HERSHEY, Pa. — A suite of sensors can predict heart failure events by detecting when a patient's condition is worsening, according to John Boehmer, professor of medicine, Penn State College of Medicine, who presented the findings at the recent American Heart Association annual meeting in New Orleans.
Heart failure is responsible for more than 1 million hospitalizations each year and more than $20 billion in costs. The new technique could help prevent costly hospitalizations and poor health outcomes, including death.
Current efforts to manage heart failure by monitoring weight and symptoms have not significantly reduced hospitalizations. More than one in five patients are readmitted within 30 days after being hospitalized for heart failure.
An international team of researchers, which included Boehmer set out to investigate if implantable devices already used in heart failure patients could be retrofitted with sensors to track their condition. Their results will also be published in JACC Heart Failure.
Nine hundred heart failure patients were followed for up to one year. At the beginning of the study, the researchers uploaded software to each patient's implanted defibrillator, a battery-powered device that delivers an electric shock if the patient's heart stops beating.
The software allowed the defibrillators to also act as sensors, monitoring the patients' heart rate, activity, breathing, heart sounds and electrical activity in the chest.
Over the study period, the suite of sensors detected 70 percent of heart failure events in patients. This detection was often more than a month before the events occurred. Sensitivity at this level far exceeded the researchers' goal of greater than 40 percent detection.
While there were false positives, the number was within an acceptable range.
"If you're going to monitor a hundred patients, it becomes a fairly manageable number of alerts that you have to deal with," said Boehmer, a cardiologist at Penn State Health Milton S. Hershey Medical Center.
Boston Scientific developed the system — which they named HeartLogic — and funded the study.
"This is a new and clinically valuable measure of worsening heart failure, and it combines a number of measures of the physiology and heart failure, much like a doctor will look at a patient," Boehmer said. "Doctors look at all their signs and symptoms, get some tests, and put it all together and make a decision about how well or ill the patient is. HeartLogic does it similarly. It integrates a number of measurements of what's going on with the patient, including breathing, activity and heart sounds, and puts that all together to give us an index that we believe is both sensitive and specific for heart failure."

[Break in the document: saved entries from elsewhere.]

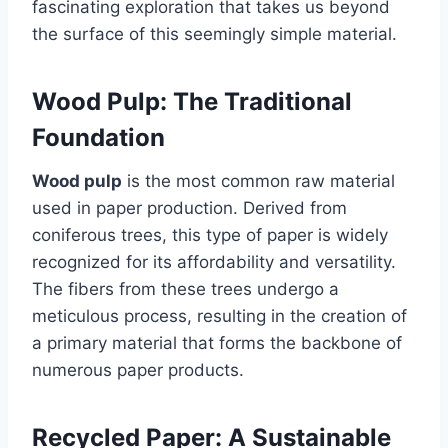
fascinating exploration that takes us beyond
the surface of this seemingly simple material.
Wood Pulp: The Traditional
Foundation
Wood pulp
is the most common raw material
used in paper production. Derived from
coniferous trees, this type of paper is widely
recognized for its affordability and versatility.
The fibers from these trees undergo a
meticulous process, resulting in the creation of
a primary material that forms the backbone of
numerous paper products.
Recycled Paper: A Sustainable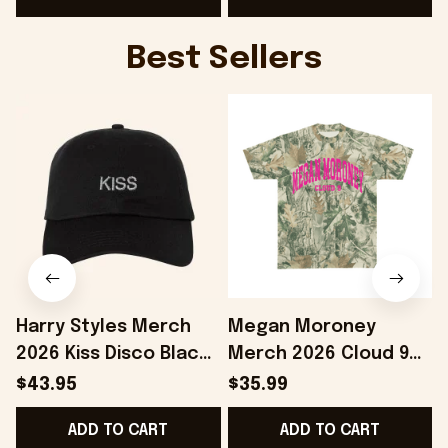
Best Sellers
Harry Styles Merch
Megan Moroney
2026 Kiss Disco Black
Merch 2026 Cloud 9
Hat Embroidered
Camo Shirt Gifts For
S
$43.95
$35.99
KATTDO Hat Gifts For
Someone Who Loves
I
ADD TO CART
ADD TO CART
Music Lovers -
Music - Onholdfile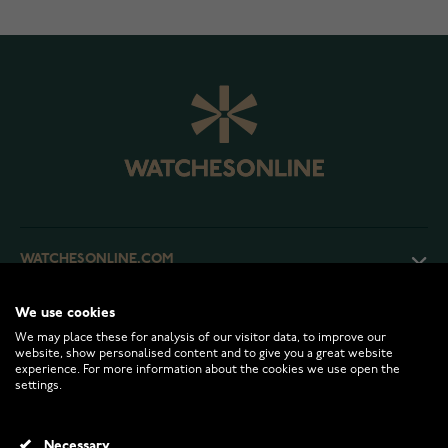
WATCHESONLINE.COM
We use cookies
CUSTOMER SERVICE
We may place these for analysis of our visitor data, to improve our
website, show personalised content and to give you a great website
experience. For more information about the cookies we use open the
RETURNS AND TERMS
settings.
INFO
Necessary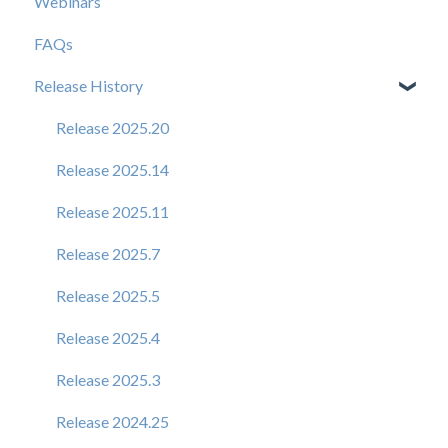
Webinars
FAQs
Release History
Release 2025.20
Release 2025.14
Release 2025.11
Release 2025.7
Release 2025.5
Release 2025.4
Release 2025.3
Release 2024.25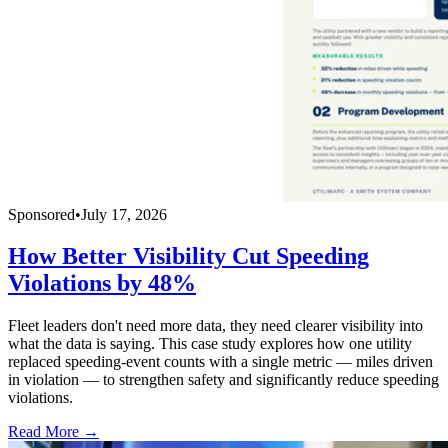
Sponsored
•
July 17, 2026
How Better Visibility Cut Speeding
Violations by 48%
Fleet leaders don't need more data, they need clearer visibility into
what the data is saying. This case study explores how one utility
replaced speeding-event counts with a single metric — miles driven
in violation — to strengthen safety and significantly reduce speeding
violations.
Read More →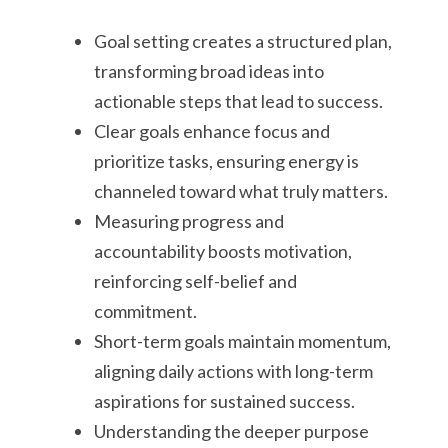
Goal setting creates a structured plan,
transforming broad ideas into
actionable steps that lead to success.
Clear goals enhance focus and
prioritize tasks, ensuring energy is
channeled toward what truly matters.
Measuring progress and
accountability boosts motivation,
reinforcing self-belief and
commitment.
Short-term goals maintain momentum,
aligning daily actions with long-term
aspirations for sustained success.
Understanding the deeper purpose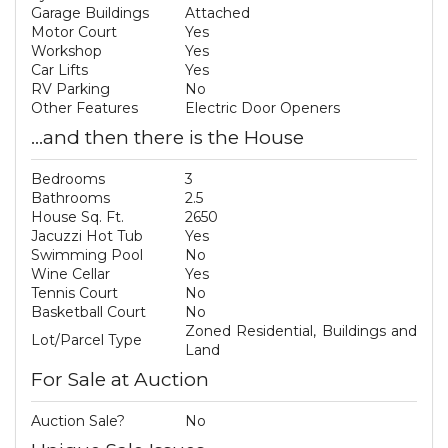
Garage Buildings
Attached
Motor Court
Yes
Workshop
Yes
Car Lifts
Yes
RV Parking
No
Other Features
Electric Door Openers
...and then there is the House
Bedrooms
3
Bathrooms
2.5
House Sq. Ft.
2650
Jacuzzi Hot Tub
Yes
Swimming Pool
No
Wine Cellar
Yes
Tennis Court
No
Basketball Court
No
Zoned Residential, Buildings and
Lot/Parcel Type
Land
For Sale at Auction
Auction Sale?
No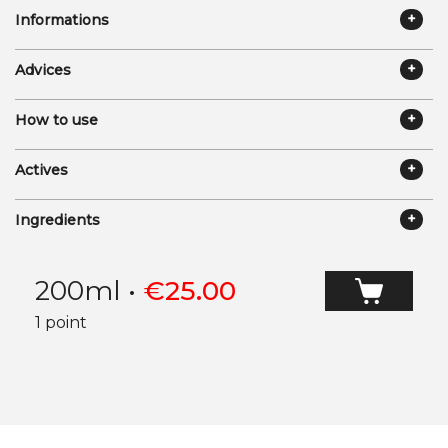
Informations
Advices
How to use
Actives
Ingredients
200ml
•
€
25.00
1 point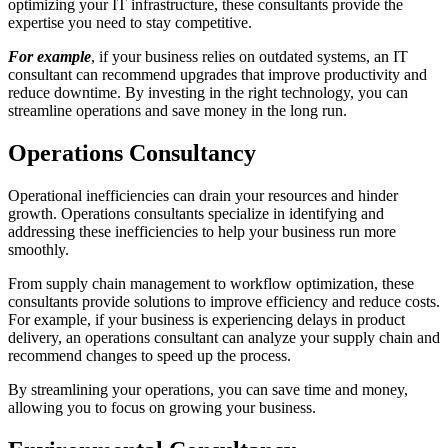
optimizing your IT infrastructure, these consultants provide the
expertise you need to stay competitive.
For example
, if your business relies on outdated systems, an IT
consultant can recommend upgrades that improve productivity and
reduce downtime. By investing in the right technology, you can
streamline operations and save money in the long run.
Operations Consultancy
Operational inefficiencies can drain your resources and hinder
growth. Operations consultants specialize in identifying and
addressing these inefficiencies to help your business run more
smoothly.
From supply chain management to workflow optimization, these
consultants provide solutions to improve efficiency and reduce costs.
For example, if your business is experiencing delays in product
delivery, an operations consultant can analyze your supply chain and
recommend changes to speed up the process.
By streamlining your operations, you can save time and money,
allowing you to focus on growing your business.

In this way, Boehmer said, the technology can help monitor the patient's condition so heart failure events can be prevented before they happen.
"It's like having high blood sugar, if you're managing diabetes," Boehmer explained. "The doctor doesn't need to know about every high blood sugar and every high blood sugar doesn't result in a hospitalization. But you want to treat it before it gets very high and the patient becomes so symptomatic they become ill and end up in the hospital. This is the same concept."

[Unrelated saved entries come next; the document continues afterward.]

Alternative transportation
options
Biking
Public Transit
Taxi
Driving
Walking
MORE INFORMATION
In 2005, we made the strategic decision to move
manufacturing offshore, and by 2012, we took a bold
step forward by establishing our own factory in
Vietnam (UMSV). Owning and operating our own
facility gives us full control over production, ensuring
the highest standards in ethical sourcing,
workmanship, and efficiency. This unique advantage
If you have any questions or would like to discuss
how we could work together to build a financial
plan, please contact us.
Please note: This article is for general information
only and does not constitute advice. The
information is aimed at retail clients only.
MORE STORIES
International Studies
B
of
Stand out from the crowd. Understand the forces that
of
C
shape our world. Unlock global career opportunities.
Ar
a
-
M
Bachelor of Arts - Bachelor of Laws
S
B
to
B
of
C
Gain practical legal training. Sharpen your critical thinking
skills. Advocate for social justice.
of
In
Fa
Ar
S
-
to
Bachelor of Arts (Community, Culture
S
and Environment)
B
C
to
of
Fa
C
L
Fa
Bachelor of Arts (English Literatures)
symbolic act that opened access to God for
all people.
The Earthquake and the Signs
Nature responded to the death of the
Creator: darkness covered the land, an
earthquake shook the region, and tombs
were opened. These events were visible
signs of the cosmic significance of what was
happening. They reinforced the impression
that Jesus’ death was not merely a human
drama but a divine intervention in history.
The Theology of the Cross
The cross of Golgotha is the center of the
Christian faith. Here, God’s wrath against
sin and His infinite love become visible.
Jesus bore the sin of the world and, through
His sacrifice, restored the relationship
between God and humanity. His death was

A pilot study and intervention trials to test the system's safety, physician acceptance and use, and patient outcomes, are planned to investigate benefits to patients.
Other researchers on this project were Ramesh Hariharan, University of Texas Physicians, EP Heart, Houston, Texas; Fausto G. Devecchi, Cardiac Arrhythmia Service, Lutheran Health Network, Fort Wayne, Indiana; Andrew L. Smith, Emory University, Atlanta, Georgia; Giulio Molon, Cardiology Dept, Sacro Cuore Hospital, Negrar, Italy; Alessandro Capucci, Università Politecnica delle March, Ancona, Italy; Qi An, Viktoria Averina, Craig M. Stolen, Pramodsingh H. Thakur, Julie A. Thompson, Ramesh Wariar, and Yi Zhang, all at Boston Scientific, St. Paul, Minnesota; and Jagmeet P. Singh, Massachusetts General Hospital Heart Center, Boston, Massachusetts.